Howard’s End is on the Landing by Susan Hill

The ultimate comfort read: as Susan Hill browses among the books on her shelves, she reflects on reading and the authors she has met.

A short, cosy, easy-read for booklovers.

In this warm and gentle love-letter to reading, Susan Hill spends a year rediscovering the books on her shelves, instead of buying new ones. Old favourites are found. Notes and letters and receipts slip from pages, prompting memories. It rains, and she sinks into enormous volumes.

Along the way, she reflects on fonts, book titles, short stories, marginalia, and slow reading. She shares anecdotes of authors she has met: Edith Sitwell, Roald Dahl, Bruce Chatwin, and Alan Clark, among others. But most of all, she revels in the books themselves, holding favourite writers up to the light and admiring how they shine: Barbara Pym, Dickens, Auden, Penelope Fitzgerald, Virginia Woolf, W.G. Sebald, Elizabeth Bowen . . . It’s a largely British stable.

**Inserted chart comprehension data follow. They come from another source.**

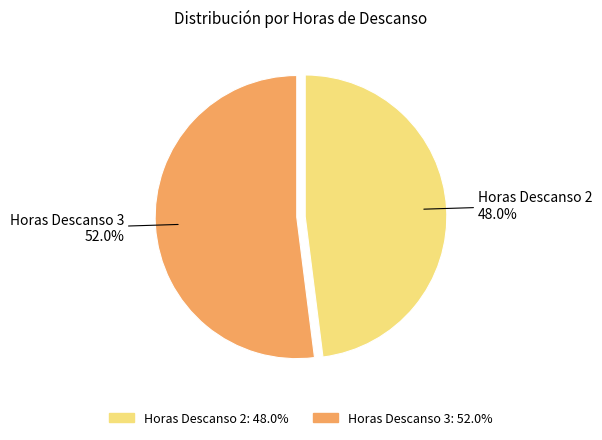

Is there a majority slice in this chart?

Yes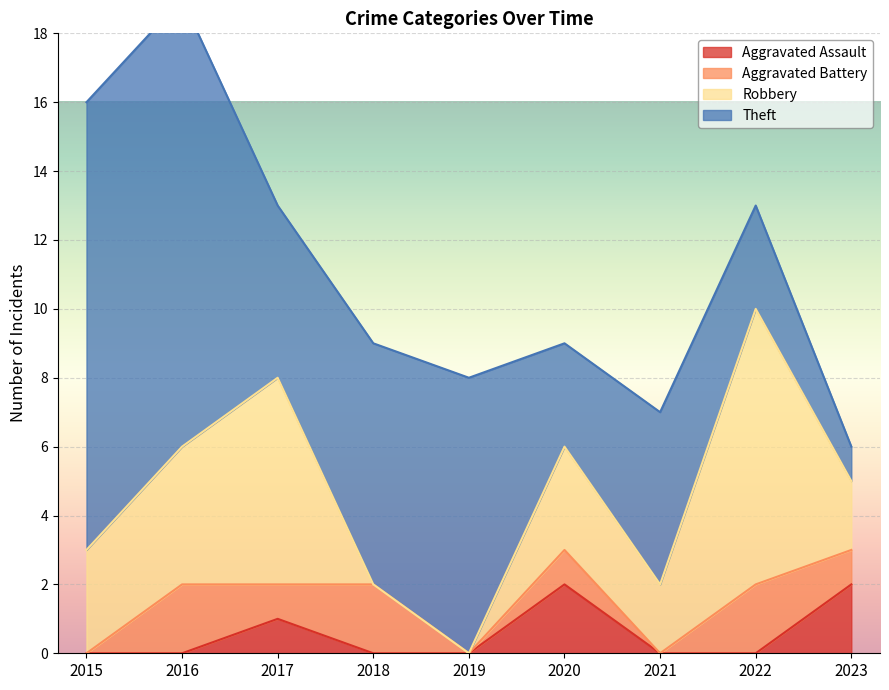

Is the value of Aggravated Battery at 2018 greater than the value of Theft at 2015?

No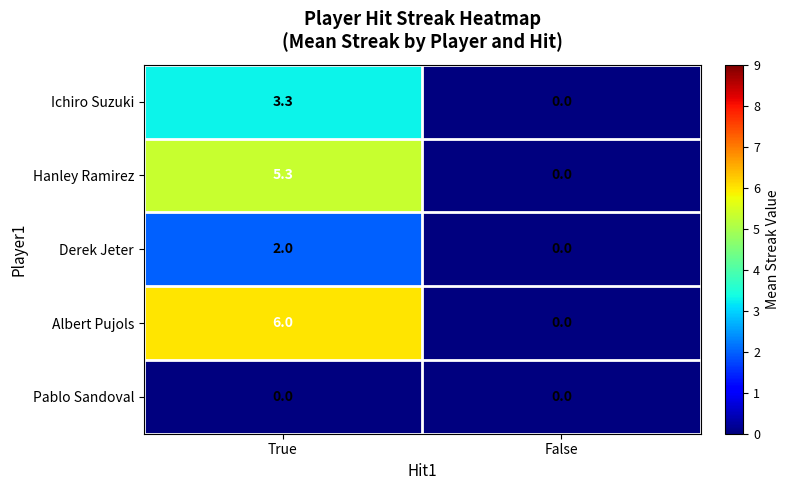

What is the sum of all Albert Pujols values?

6.0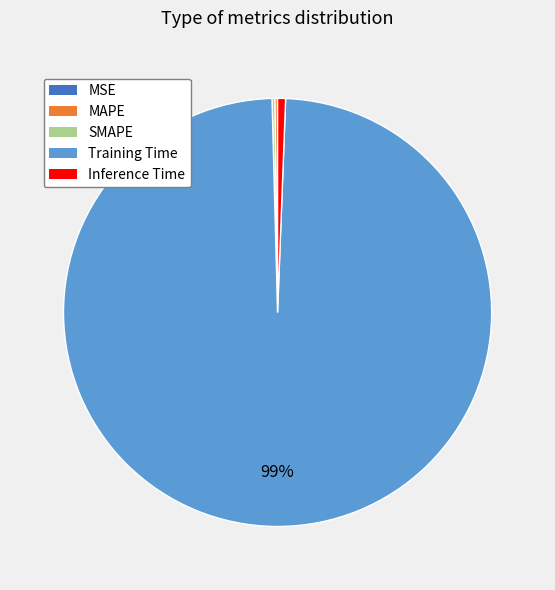

Is it true that Inference Time is 11% of the pie?

False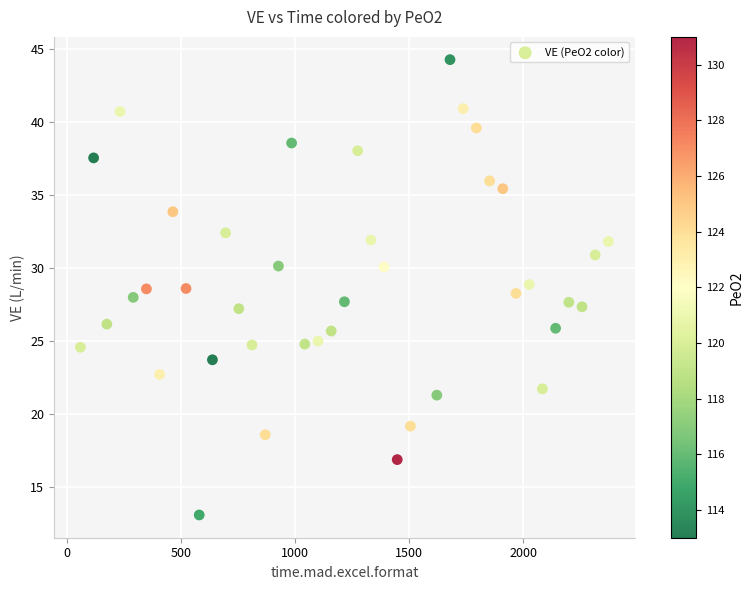

What is the range of Y values (max minus min)?

31.2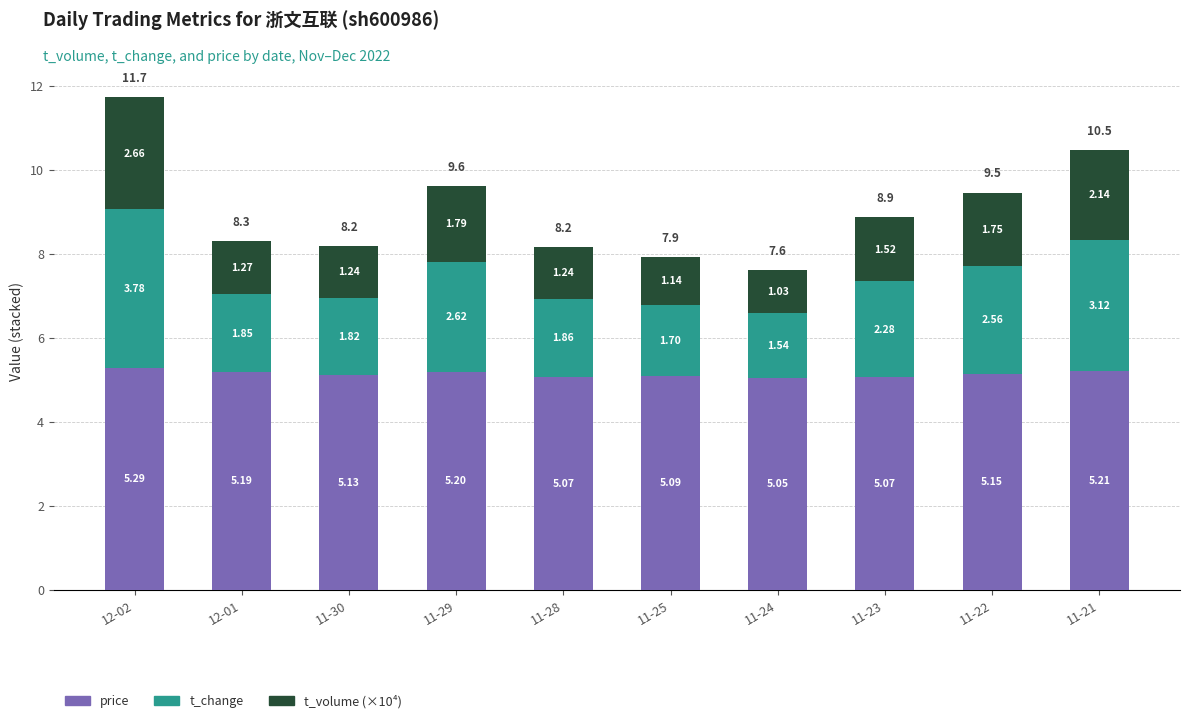

What is the sum of the price values at 11-23 and 11-24?

10.1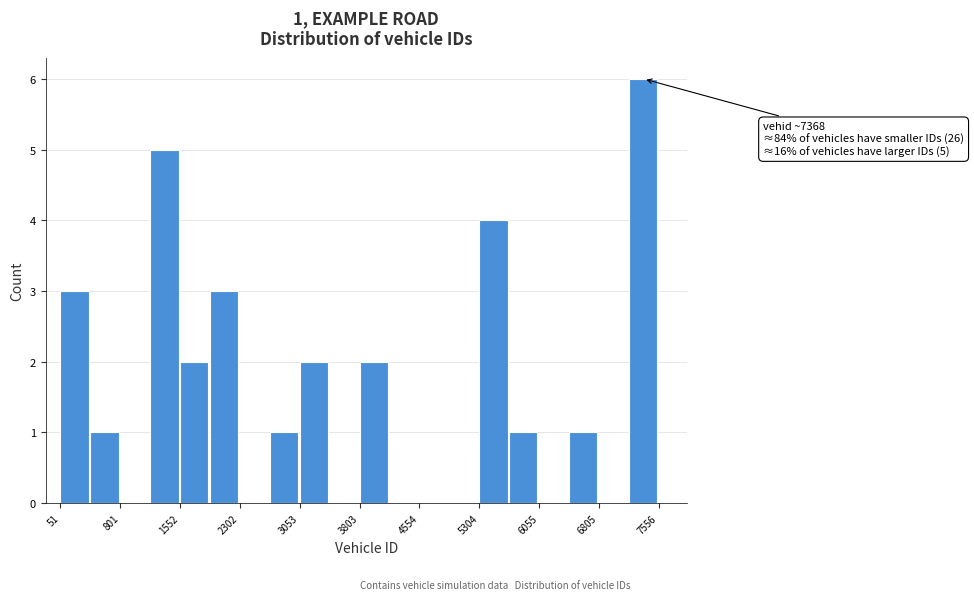

Around what value on the x-axis is the tallest bar? Give the approximate position of its centre, as read against the axis.

7400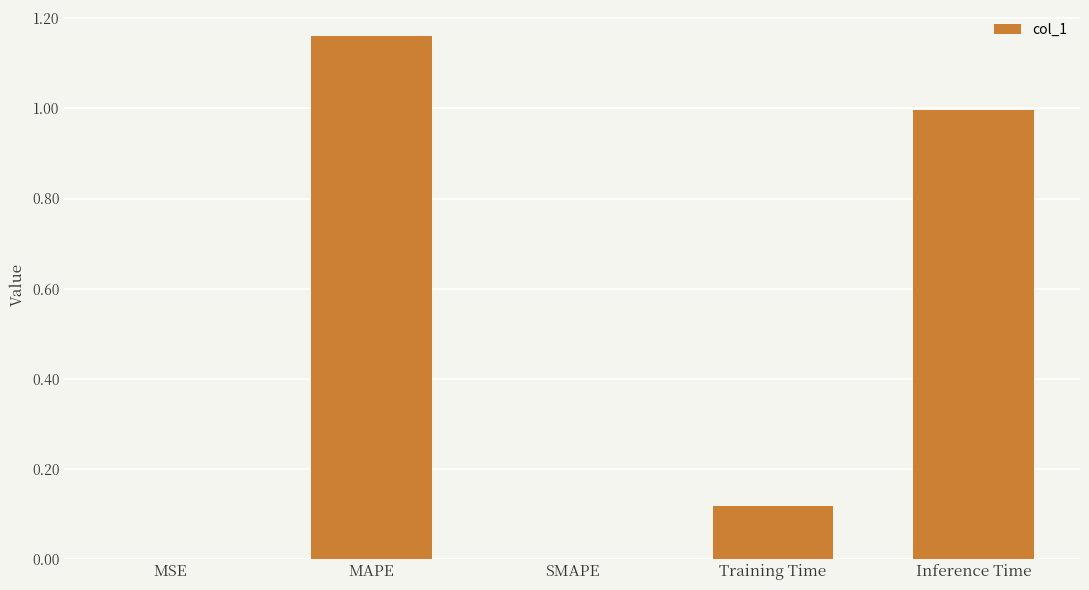

What is the sum of all values?

2.3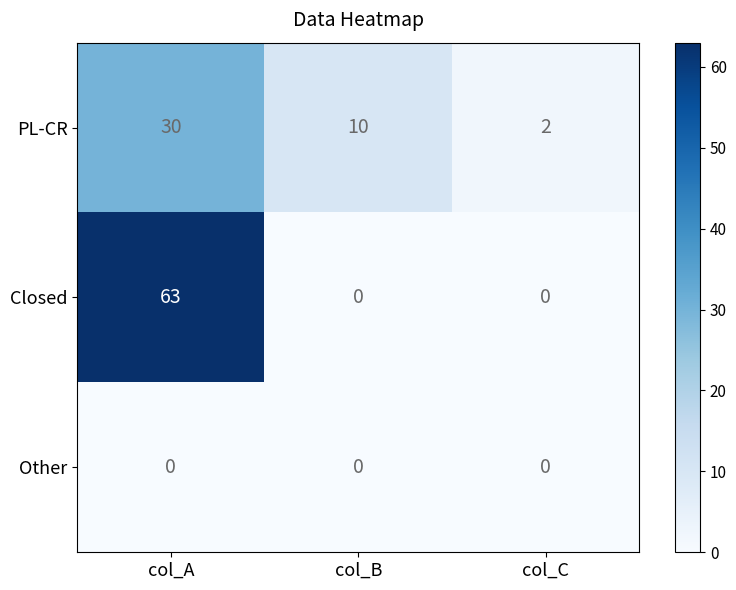

At how many categories does at least one series exceed 29?

1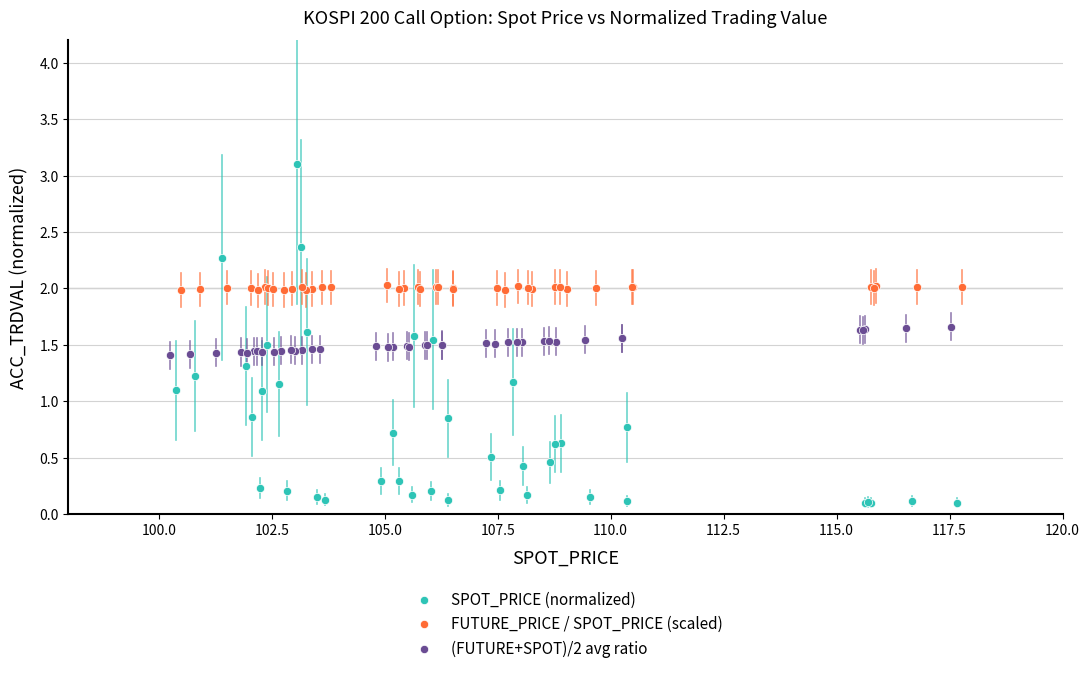

Which series contains the lowest Y value?

SPOT_PRICE (normalized)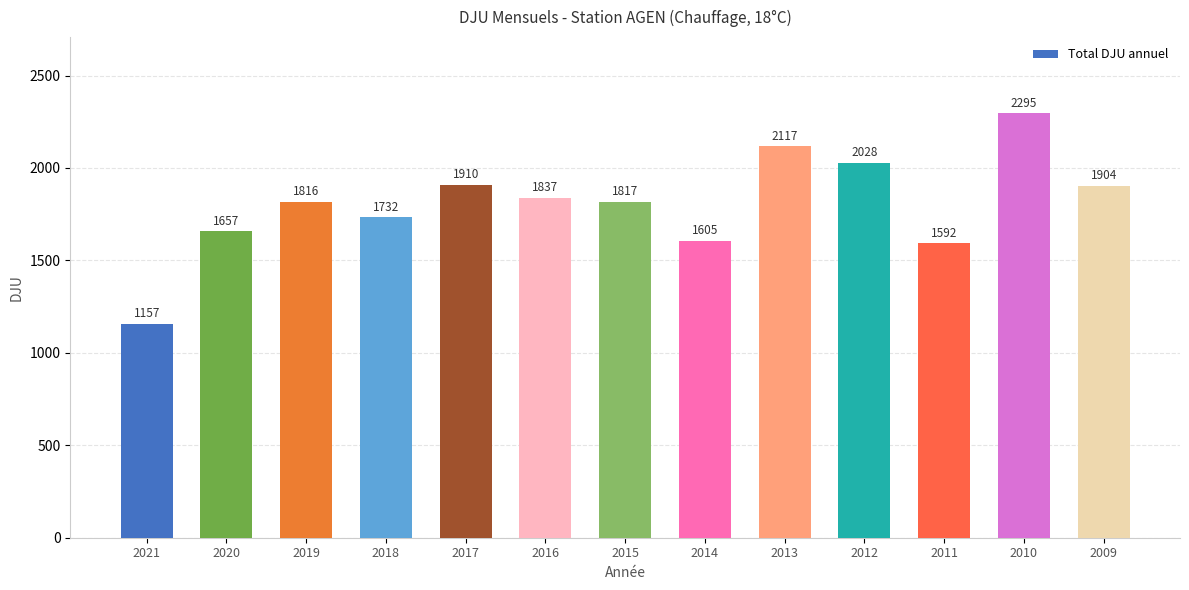

Where does the data first go above 1817?

2017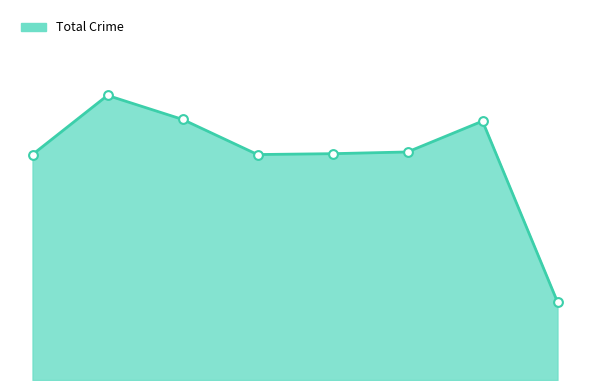

Does the chart have visible grid lines?

No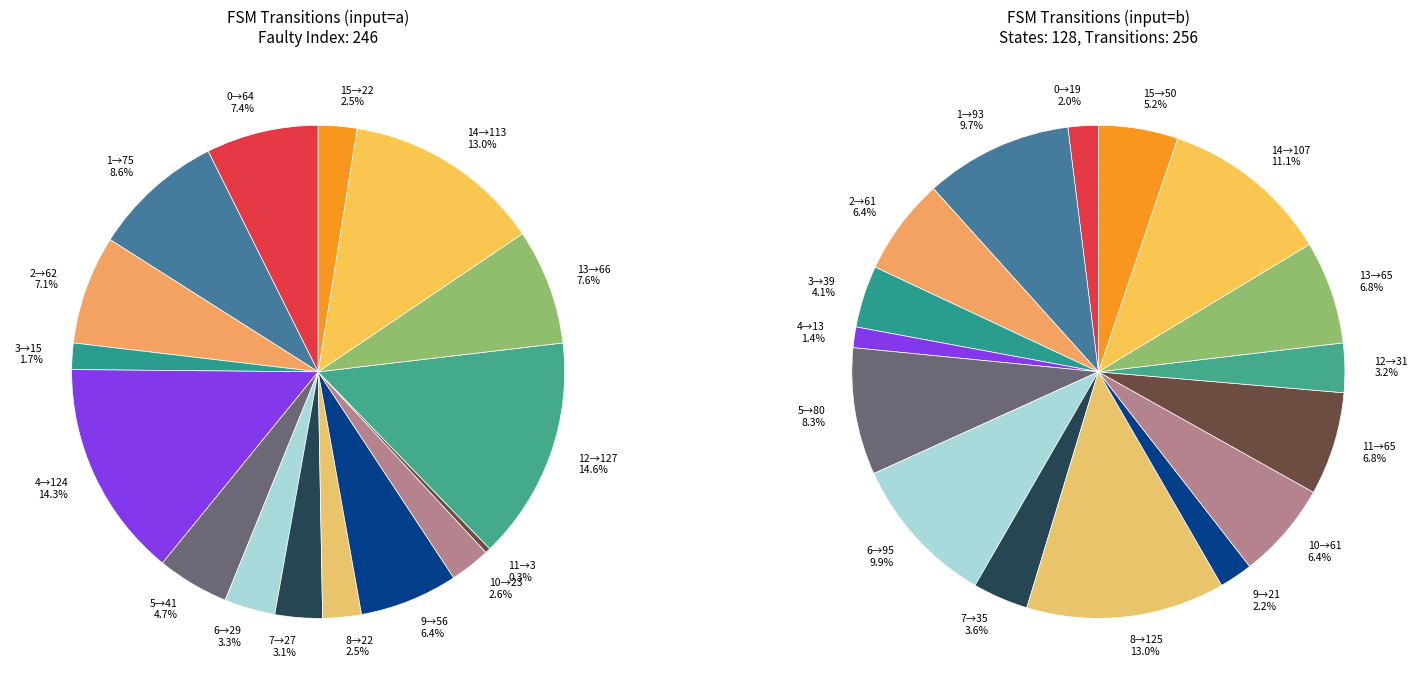

Combined, do 12 and 1 account for over 50%?

No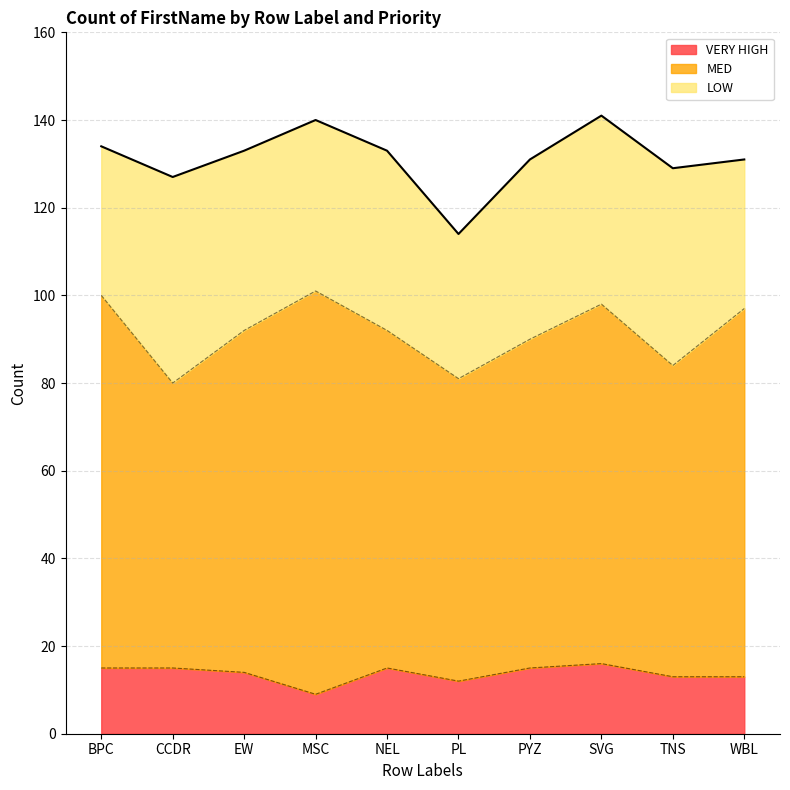

Where is the first local minimum for LOW?

MSC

Seasons pass. Blue crocuses flower in the garden. She reads on the floor in the sun, as the light crosses and fades from the room.

I have two of Susan Hill’s books at home: I’m the King of the Castle and The Various Haunts of Men. One is shelved between Colm Tóibín and Patricia Highsmith; the other between Helen MacInnes and Ernest Hemingway. I wonder what she’d think of that.

Although Susan Hill champions slow reading, I devoured Howard’s End is on the Landing in two days. It’s a cosy-blanket of a book, and has inspired me to look for a copy of Elizabeth Bowen’s The House in Paris and Penelope Fitzgerald’s The Blue Flower.